Predicting microsatellite instability and key biomarkers in colorectal cancer from H&E-stained images: Achieving SOTA predictive performance with fewer data using Swin Transformer

Guo, Bangwei, Li, Xingyu, Jonnagaddala, Jitendra, Zhang, Hong, Xu, Xu Steven

arXiv.org Artificial Intelligence 

Artificial intelligence (AI) models have been developed to predict clinically relevant biomarkers for colorectal cancer (CRC), including microsatellite instability (MSI). However, existing deep-learning networks are data-hungry and require large training datasets, which are often lacking in the medical domain. In this study, based on the latest Hierarchical Vision Transformer using Shifted Windows (Swin-T), we developed an efficient workflow for biomarkers in CRC (MSI, hypermutation, chromosomal instability, CpG island methylator phenotype, BRAF, and TP53 mutation) that required relatively small datasets, but achieved a state-of-the-art (SOTA) predictive performance. Our Swin-T workflow substantially outperformed published models in an intra-study cross-validation experiment using the TCGA-CRC-DX dataset (N = 462). It also demonstrated excellent generalizability in cross-study external validation and delivered a SOTA AUROC of 0.90 for MSI, using the MCO dataset for training (N = 1065) and the TCGA-CRC-DX for testing.
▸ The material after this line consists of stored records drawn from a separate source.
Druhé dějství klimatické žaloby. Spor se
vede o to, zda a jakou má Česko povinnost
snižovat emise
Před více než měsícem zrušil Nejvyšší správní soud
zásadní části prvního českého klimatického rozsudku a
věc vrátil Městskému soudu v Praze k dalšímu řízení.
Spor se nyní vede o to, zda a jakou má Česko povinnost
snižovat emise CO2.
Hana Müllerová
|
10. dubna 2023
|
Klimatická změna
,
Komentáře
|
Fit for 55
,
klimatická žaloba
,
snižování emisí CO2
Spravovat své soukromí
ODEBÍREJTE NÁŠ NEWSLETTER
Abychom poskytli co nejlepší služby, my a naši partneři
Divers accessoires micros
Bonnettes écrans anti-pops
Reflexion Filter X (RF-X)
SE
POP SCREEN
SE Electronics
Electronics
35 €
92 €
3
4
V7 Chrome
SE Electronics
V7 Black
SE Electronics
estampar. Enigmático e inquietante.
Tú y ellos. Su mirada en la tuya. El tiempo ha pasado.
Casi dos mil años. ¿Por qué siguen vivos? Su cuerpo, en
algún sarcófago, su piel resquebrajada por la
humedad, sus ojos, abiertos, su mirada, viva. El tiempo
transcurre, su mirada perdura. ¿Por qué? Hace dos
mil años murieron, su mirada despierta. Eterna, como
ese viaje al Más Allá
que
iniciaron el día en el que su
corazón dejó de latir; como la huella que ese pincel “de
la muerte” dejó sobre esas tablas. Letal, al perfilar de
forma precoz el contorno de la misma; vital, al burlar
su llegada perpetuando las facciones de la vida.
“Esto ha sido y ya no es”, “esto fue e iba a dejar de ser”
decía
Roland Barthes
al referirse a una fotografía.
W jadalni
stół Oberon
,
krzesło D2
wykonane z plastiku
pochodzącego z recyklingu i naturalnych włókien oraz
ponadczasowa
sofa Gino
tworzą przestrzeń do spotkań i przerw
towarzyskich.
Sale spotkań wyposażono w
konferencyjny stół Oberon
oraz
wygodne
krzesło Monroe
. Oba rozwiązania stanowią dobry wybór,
A similar performance (AUROC = 0.91) was achieved by Echle et al., using ~8000 training samples (ResNet18) on the same testing dataset. Swin-T was extremely efficient when using small training datasets and exhibited robust predictive performance with 200-500 training samples. These data indicate that Swin-T could be 5-10 times more efficient than existing algorithms for MSI based on ResNet18 and ShuffleNet. Furthermore, the Swin-T models showed promise as pre-screening tests for MSI status and BRAF mutation status, which could exclude and reduce the samples before subsequent standard testing in a cascading diagnostic workflow, to allow a reduction in turnaround time and costs.